Well, no. It was entirely possible that this was some new game. There was no proof, and Subaru was all too aware that he'd been fooled easily once before. Logic had nothing to do with it though. Subaru knew. The doubts crept up, and hit some sort of wall where they were dismissed as ridiculous.

That seemed to answer that. Maybe irrefutable proof had been offered in the span of time Subaru could not remember. Other things seemed not to have been lost, though he couldn't pinpoint how he knew that. That's just what was.

So, Seishirou was being genuine. They had been together and presumably in love. No, make that utterly in love, for the same reason Subaru knew Seishirou's emotions were genuine. Despite everything, it had worked somehow. For five years. Things had worked like this for five years.

"I would have been twenty," he told himself. That was so old. That was so young. "That's right. Young because I'm twenty-five." Seishirou's age. Well. The age he had been. Was it coincidence? Was it a cosmic joke? The great cosmic joker favored ironic humor, clearly.

That left four years after Hokuto's death for them to have started living together. Four whole years--but it didn't seem enough. They were twins. She had been half of his soul, and an eternity seemed too short a time for Subaru to ever forgive her murder. So, how? How did he live with himself while he lived happily ever after in Seishirou's bed? It was disgusting for him to think about now, and a great self-loathing welled up and almost overwhelmed him.

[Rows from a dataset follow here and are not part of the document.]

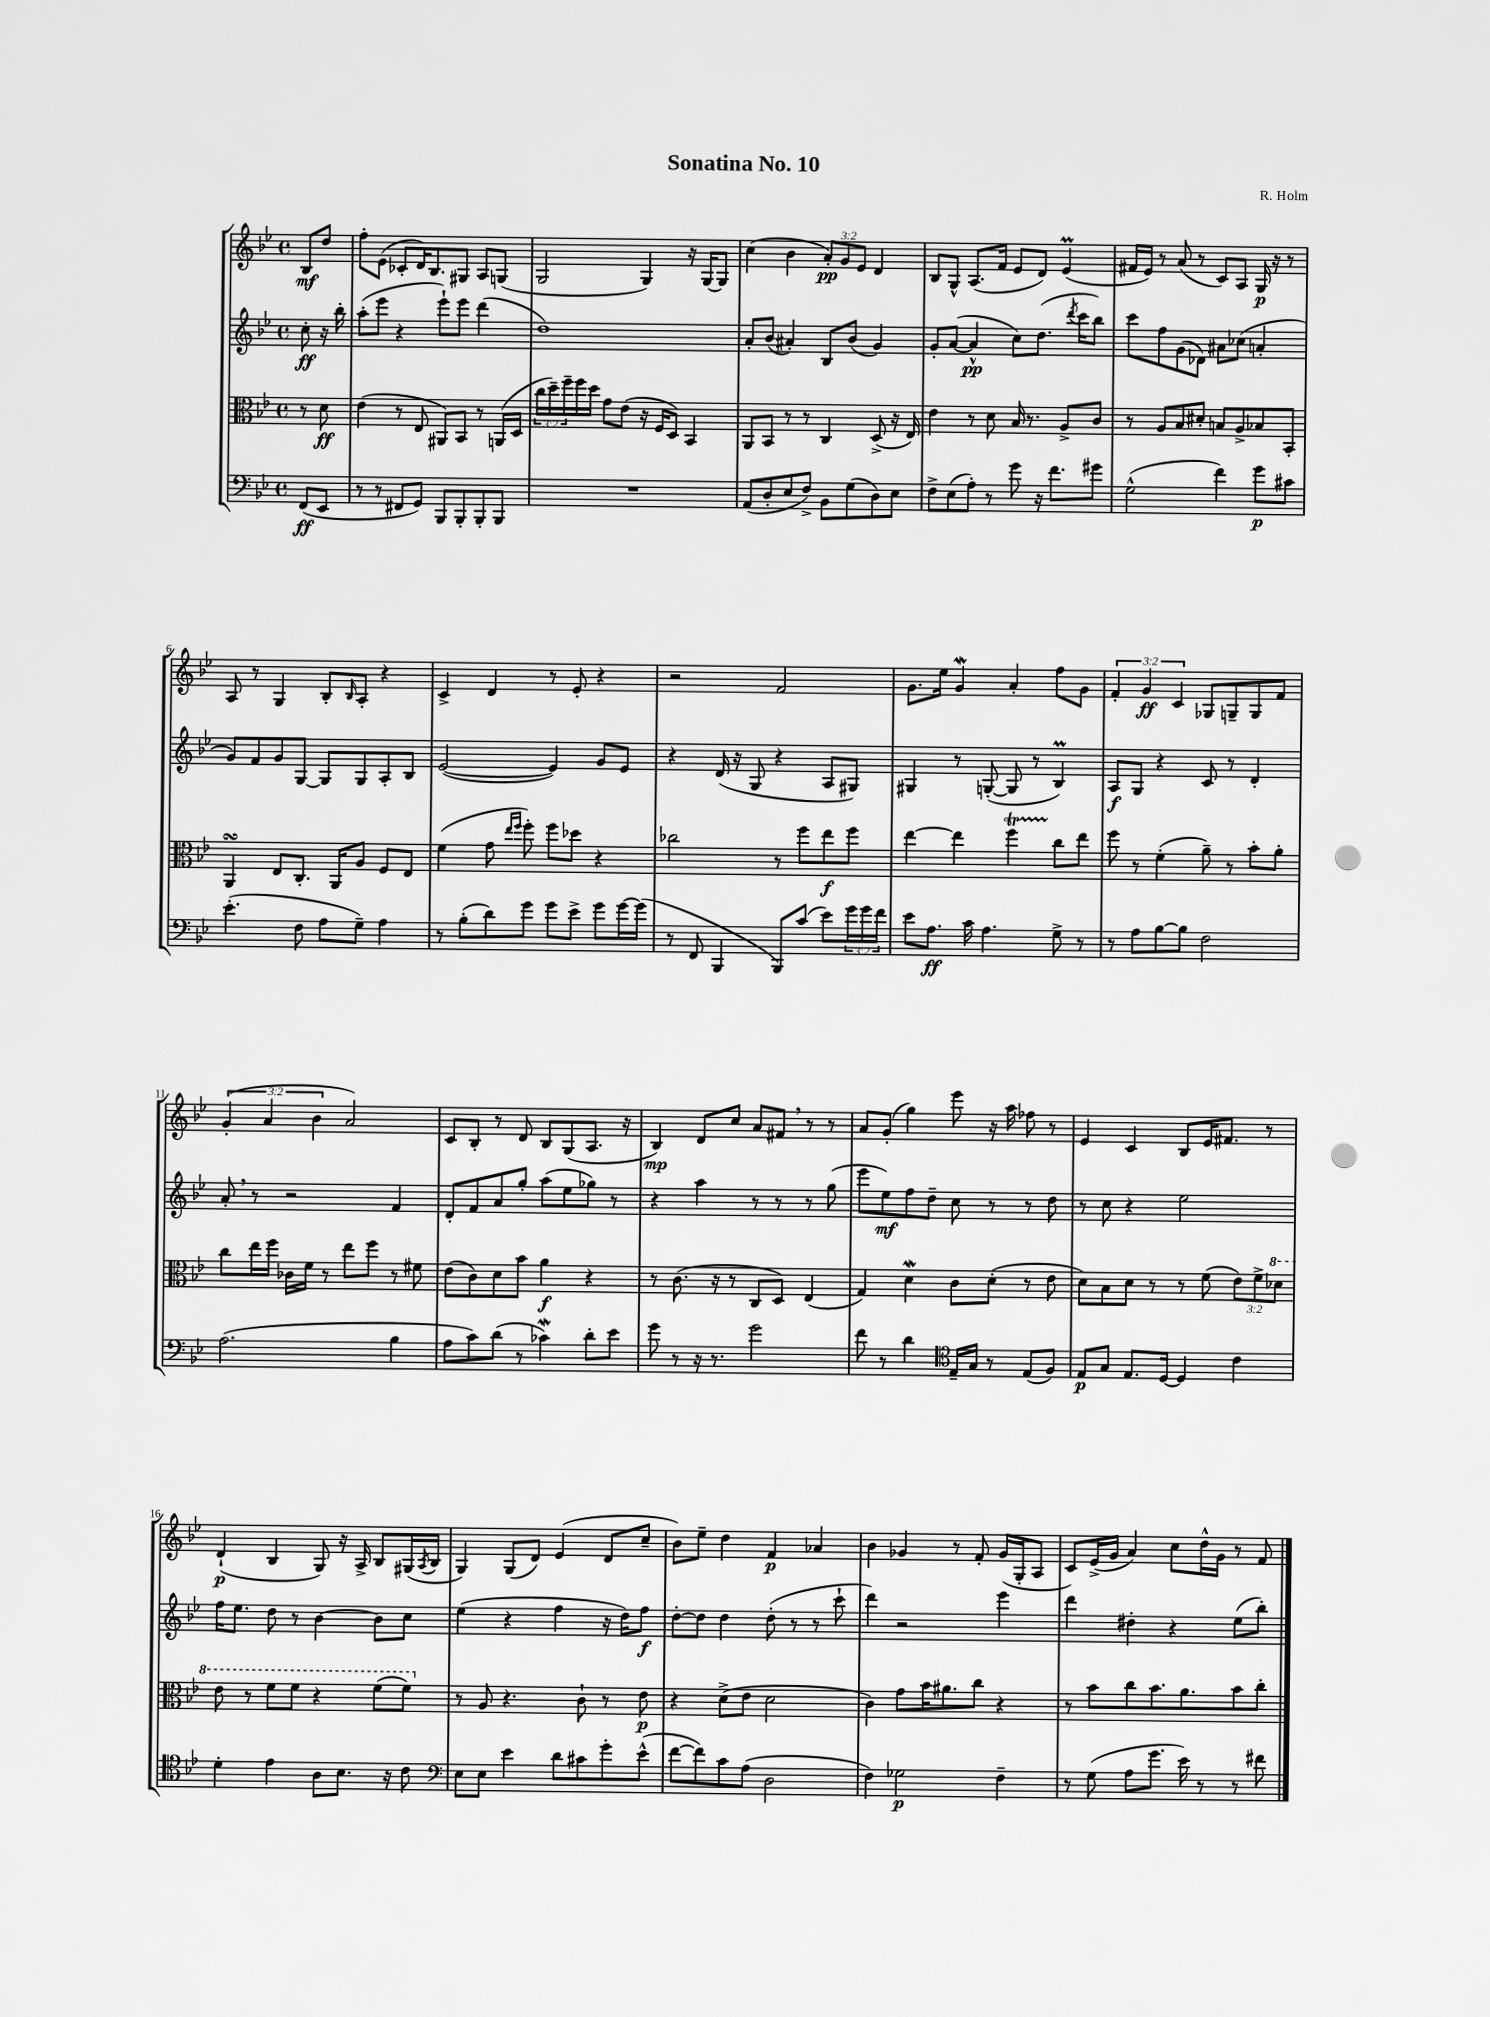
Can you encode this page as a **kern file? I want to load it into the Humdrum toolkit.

**kern	**kern	**kern	**kern
*staff4	*staff3	*staff2	*staff1
*clefF4	*clefC3	*clefG2	*clefG2
*k[b-e-]	*k[b-e-]	*k[b-e-]	*k[b-e-]
*M4/4	*M4/4	*M4/4	*M4/4
*met(c)	*met(c)	*met(c)	*met(c)
(8FF	8r	8cc'	8B-
8EE-	8d	16r	8dd
.	.	16bb-'	.
=	=	=	=
8r	(4e-	(8aa'	8ff'
8r	.	8eee-	(8e-
8FF#	8r	4r	8c-'
8GG)	8E-	.	16d)
.	.	.	8.B-
8BBB-	8AA#)	8eee-`)	.
8BBB-'	8BB-	8eee-	8G#
8BBB-'	8r	(4ddd	8A
8BBB-	(16AA	.	(8G
.	16D	.	.
=	=	=	=
1r	24cc	1dd)	2G
.	24dd~)	.	.
.	24ff~	.	.
.	16ff	.	.
.	16dd	.	.
.	8g	.	.
.	(8e-	.	.
.	16r	.	4G)
.	16F	.	.
.	8D)	.	.
.	4BB-	.	16r
.	.	.	[16G
.	.	.	8G]
=	=	=	=
(8AA	8AA	8a'	(4cc
8D'	8BB-	(8b-	.
8E-	8r	4a#')	4b-
8F^)	8r	.	.
8BB-	4C	8B-	12a')
.	.	.	12g
(8G	.	(8b-	.
.	.	.	12e-
8D)	(8D^	4g)	4d
8E-	16r	.	.
.	16E-)	.	.
=	=	=	=
8F^	4e-	8g'	8B-
(8E-	.	([8a	8G^^
8A')	8r	4a^^]	(8.A
8r	8d	.	.
.	.	.	16f
8g	16B-	8cc)	8e-
.	8.r	.	.
16r	.	(8.dd	8d)
8.f	.	.	.
.	8A^	.	(4e-
.	.	8qddd	.
.	.	16ccc	.
8g#	8c	8bb-)	.
=	=	=	=
(2G^^	8r	8ccc	16f#
.	.	.	16e-)
.	8A	8ff	8r
.	8B-	(8g	(8a
.	8d#'	8d-)	8r
4f)	8B	8a#	8c)
.	8A^	(8cc-	8A
8g	8B-	4a'	16G
.	.	.	16r
8c#	8BB-'	.	8r
=	=	=	=
(4.e-'	4AA	8g)	8A
.	.	8f	8r
.	8E-	8g	4G
8F	8.C'	[8G	.
8A	.	8G]	8B-'
.	16AA	.	.
.	.	.	16qqB-
8G~)	8A	8G	8A'
4A	8F	8A'	4r
.	8E-	8B-	.
=	=	=	=
8r	(4f	([2e-	4c^
(8B-'	.	.	.
8d)	8g	.	4d
.	16qqee-	.	.
.	16qqff	.	.
8g	8ff')	.	.
8g	8ff	4e-])	8r
8e-^	8dd-	.	8e-'
8g	4r	8g	4r
[16g	.	8e-	.
(16g]	.	.	.
=	=	=	=
8r	2cc-	4r	2r
8FF	.	.	.
4BBB-	.	(16d	.
.	.	16r	.
.	.	8G	.
8BBB-)	8r	4r	2f
(8c	8ff	.	.
8e-)	8ee-	8A	.
24g	8ff	8G#)	.
24g	.	.	.
24f	.	.	.
=	=	=	=
8e-	[4ee-	4G#	8.g
8.A	.	.	.
.	.	.	16ee-
.	4ee-]	8r	4g
16c	.	.	.
4.A	.	([8G'	.
.	4ff	8G]	4a'
.	.	8r	.
8G^	8cc	4B-)	8ff
8r	8ee-	.	8g
=	=	=	=
8r	8ff	8A	6f'
8A	8r	8G	.
.	.	.	6g
[8B-	(4f'	4r	.
.	.	.	6c
8B-]	.	.	.
2F	8a~)	8c	8G-
.	8r	8r	8G~
.	8b-'	4d'	8G
.	8a'	.	8f
=	=	=	=
(2.A	8cc	8a'	(6g'
.	16ee-	8r	.
.	.	.	6a
.	16ff	.	.
.	16c-	2r	.
.	16f	.	.
.	.	.	6b-
.	8r	.	.
.	8ee-	.	2a)
.	8ff	.	.
4B-	8r	4f	.
.	8f#	.	.
=	=	=	=
8A	(8e-	8d'	8c
8c)	8c)	8f	8B-'
(8d	8d	8a	8r
8r	8b-	8gg'	8d
4c-)	4a	(8aa	8B-
.	.	8ee-	(8G
8d'	4r	8gg-)	8.A
8e-	.	8r	.
.	.	.	16r
=	=	=	=
8g	8r	4r	4B-)
8r	(8.c	.	.
16r	.	4aa	8d
8.r	16r	.	.
.	8r	.	8cc
2g	8C	8r	8a
.	8D)	8r	8f#
.	(4E-	8r	8r
.	.	(8gg	8r
=	=	=	=
8f	4G)	8eee-	8a
8r	.	8ee-)	(8g'
4d	4d	8ff	4gg)
.	.	8dd~	.
*clefC4	*	*	*
16E-~	8c	8cc	8eee-
16G	.	.	.
8r	(8d'	8r	16r
.	.	.	16aa
(8E-	8r	8r	8ff-
8F)	8e-	8dd	8r
=	=	=	=
8E-	8d)	8r	4e-
8G	8B-	8cc	.
8.E-	8d	4r	4c
.	8r	.	.
[16D	.	.	.
4D]	8r	2ee-	8B-
.	(8f	.	16e-
.	.	.	8.f#
4c	12e-)	.	.
.	12f^	.	.
.	.	.	8r
.	12dd-	.	.
=	=	=	=
4d'	8ee-	16ff	(4d`
.	.	8.ee-	.
.	8r	.	.
4e-	8ff	8dd	4B-
.	8ff	8r	.
8A	4r	[4b-	8G)
8.B-	.	.	16r
.	.	.	16A^
.	(8ff	8b-]	8B-
16r	.	.	.
8c	8ff)	8cc	(16G#
.	.	.	8qA
.	.	.	16B-
=	=	=	=
*clefF4	*	*	*
8E-	8r	(4ee-	4G)
8E-	8A	.	.
4e-	4.r	4r	(8G
.	.	.	8d)
8d	.	4ff	(4e-
8c#	8c`	.	.
8g'	8r	16r	8d
.	.	16dd)	.
(8e-^^	8e-	8ff	8cc~
=	=	=	=
[8f	4r	[8dd'	8b-)
8f])	.	8dd]	8ee-~
8c	(8d^	4dd	4dd
(8A	8e-	.	.
2D	2d	(8dd'	4f
.	.	8r	.
.	.	8r	4a-
.	.	8ccc`	.
=	=	=	=
4F)	4c)	4ddd)	4b-
2G-	8g	2r	4g-
.	16b-	.	.
.	8.a#	.	.
.	.	.	8r
.	8cc	.	8f'
4F~	4r	4eee-	(16g-
.	.	.	16G'
.	.	.	8A
=	=	=	=
8r	8r	4ddd	8c)
(8G	8b-	.	(16e-^
.	.	.	16g
8A	8cc	4dd#'	4a)
8.g	8.b-	.	.
.	.	4r	8cc
16e-)	8.a	.	.
8r	.	.	16dd^^
.	.	.	16g
8r	8b-	(8ee-	8r
8f#	8cc'	8bb-')	8f
==	==	==	==
*-	*-	*-	*-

Disgusting--and attractive. Another wave of self-loathing hit him as he realized on some level he really wanted to be with Seishirou right now. No matter what he'd done, they were in love with each other. So, how could Subaru forgive himself for that? How could he forgive his past self for--

No.

There had to be something he was missing. There must be many things Seishirou had yet to tell him about the past. Well, Subaru had ended the conversation rather abruptly, so it was obvious that many things had gone unsaid. They were all locked within his memory.

But, if wandering around with his thoughts this night had brought Subaru anything, it was the realization that there were many memories he just did not want. For some reason or another, he did not want to remember. He had a sneaking suspicion that a great deal of that reason was Seishirou.

He did not want to remember being this much in love with the person he had to hate.